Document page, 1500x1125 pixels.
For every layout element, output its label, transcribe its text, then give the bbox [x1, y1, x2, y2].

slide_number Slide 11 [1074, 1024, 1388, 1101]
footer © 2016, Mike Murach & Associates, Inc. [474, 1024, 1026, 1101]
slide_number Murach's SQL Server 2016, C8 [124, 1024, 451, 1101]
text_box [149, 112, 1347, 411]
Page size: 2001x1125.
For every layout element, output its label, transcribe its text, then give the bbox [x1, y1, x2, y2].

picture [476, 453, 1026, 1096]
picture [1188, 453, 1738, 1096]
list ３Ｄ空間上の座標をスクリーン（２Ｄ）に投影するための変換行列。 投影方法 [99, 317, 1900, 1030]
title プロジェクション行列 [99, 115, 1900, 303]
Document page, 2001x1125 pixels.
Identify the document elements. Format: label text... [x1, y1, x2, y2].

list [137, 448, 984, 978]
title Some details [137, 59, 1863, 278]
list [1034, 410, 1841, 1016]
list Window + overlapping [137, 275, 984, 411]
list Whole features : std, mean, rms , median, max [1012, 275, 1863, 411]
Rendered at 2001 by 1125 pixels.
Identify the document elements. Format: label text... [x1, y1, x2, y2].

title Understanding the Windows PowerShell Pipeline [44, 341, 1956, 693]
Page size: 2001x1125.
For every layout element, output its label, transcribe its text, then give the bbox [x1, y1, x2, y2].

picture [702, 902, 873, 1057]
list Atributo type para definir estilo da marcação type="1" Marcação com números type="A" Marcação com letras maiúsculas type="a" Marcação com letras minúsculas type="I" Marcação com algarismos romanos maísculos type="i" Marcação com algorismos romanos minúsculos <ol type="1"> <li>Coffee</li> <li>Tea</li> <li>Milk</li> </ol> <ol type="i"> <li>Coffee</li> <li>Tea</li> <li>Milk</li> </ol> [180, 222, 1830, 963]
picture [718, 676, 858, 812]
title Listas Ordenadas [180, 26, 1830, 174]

*ABOUT THIS EXERCISE*.
Each entry above is to be returned exactly as given.

*ANSWER BELOW*.
Document page, 1500x1125 pixels.
For every layout element, output its label, transcribe its text, then give the bbox [x1, y1, x2, y2].

slide_number Slide 11 [1074, 1024, 1388, 1101]
footer © 2016, Mike Murach & Associates, Inc. [474, 1024, 1026, 1101]
slide_number Murach's SQL Server 2016, C8 [124, 1024, 451, 1101]
text_box [149, 112, 1347, 411]
Page size: 2001x1125.
For every layout element, output its label, transcribe its text, then give the bbox [x1, y1, x2, y2].

picture [476, 453, 1026, 1096]
picture [1188, 453, 1738, 1096]
list ３Ｄ空間上の座標をスクリーン（２Ｄ）に投影するための変換行列。 投影方法 [99, 317, 1900, 1030]
title プロジェクション行列 [99, 115, 1900, 303]
Document page, 2001x1125 pixels.
Identify the document elements. Format: label text... [x1, y1, x2, y2].

list [137, 448, 984, 978]
title Some details [137, 59, 1863, 278]
list [1034, 410, 1841, 1016]
list Window + overlapping [137, 275, 984, 411]
list Whole features : std, mean, rms , median, max [1012, 275, 1863, 411]
Rendered at 2001 by 1125 pixels.
Identify the document elements. Format: label text... [x1, y1, x2, y2].

title Understanding the Windows PowerShell Pipeline [44, 341, 1956, 693]
Page size: 2001x1125.
For every layout element, output its label, transcribe its text, then give the bbox [x1, y1, x2, y2].

picture [702, 902, 873, 1057]
list Atributo type para definir estilo da marcação type="1" Marcação com números type="A" Marcação com letras maiúsculas type="a" Marcação com letras minúsculas type="I" Marcação com algarismos romanos maísculos type="i" Marcação com algorismos romanos minúsculos <ol type="1"> <li>Coffee</li> <li>Tea</li> <li>Milk</li> </ol> <ol type="i"> <li>Coffee</li> <li>Tea</li> <li>Milk</li> </ol> [180, 222, 1830, 963]
picture [718, 676, 858, 812]
title Listas Ordenadas [180, 26, 1830, 174]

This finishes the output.